Twice the winner of the PGA TOUR’s “Best Charity Integration” award for how Children’s of Mississippi has been incorporated into all facets of the event, the Sanderson Farms Championship is meeting the challenge of a pandemic with creativity and community support.
Using the hashtag #AllInForChildrens, the tournament had face masks with the logos of the Sanderson Farms Championship and Children’s of Mississippi for sale at sandersonfarmschampionship.com/mask.
“Our hope is that this campaign helped create a tangible sense of community engagement throughout the state for the Sanderson Farms Championship,” said Joe F. Sanderson Jr., Sanderson Farms CEO and chairman of the board. “Most importantly, we want to raise the dollars donated to Children’s of Mississippi that the 175,000 children treated in the children’s hospital and clinics annually depend on each year.”
The tournament has raised more than $7.7 million to benefit Children’s of Mississippi through Friends of Children’s Hospital since 2013, the year Sanderson Farms became title sponsor. Friends, a nonprofit that raises funds for the state’s only children’s hospital, pledged $20 million to the Campaign for Children’s of Mississippi, which is chaired by Sanderson and his wife, Kathy.
In previous years, professional golfers in town for the tournament would stop by Children’s of Mississippi to visit hospital patients.

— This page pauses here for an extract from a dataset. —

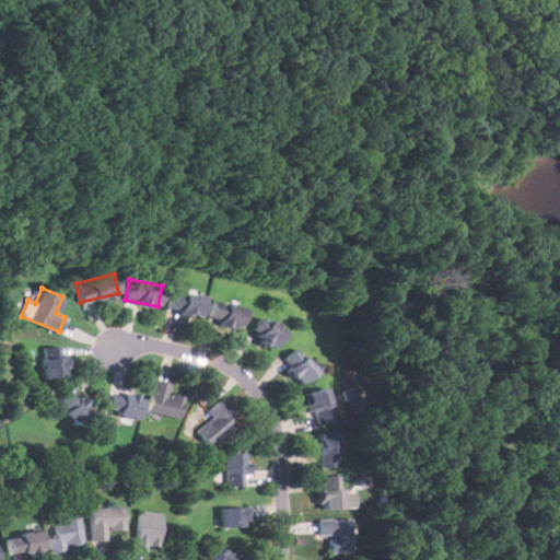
[(206,295),(171,288),(166,308),(200,316),(206,295)]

Since visitation during the pandemic has been limited to parents of the patients, the Sanderson Farms Championship brightened the patients’ day in another way.
A flock of chicken backpacks, each stuffed with an activity book, were delivered to Children’s of Mississippi child life specialists to share with patients.
Bringing more color to the effort was watercolorist Wyatt Waters, who is donating 30 percent of sales from his 2020 Sanderson Farms Championship prints to the Campaign for Children’s of Mississippi.
"Children’s of Mississippi, the Sanderson Farms Championship and the Sandersons all do so much for our state,” Waters said. “This is a way to show our appreciation.”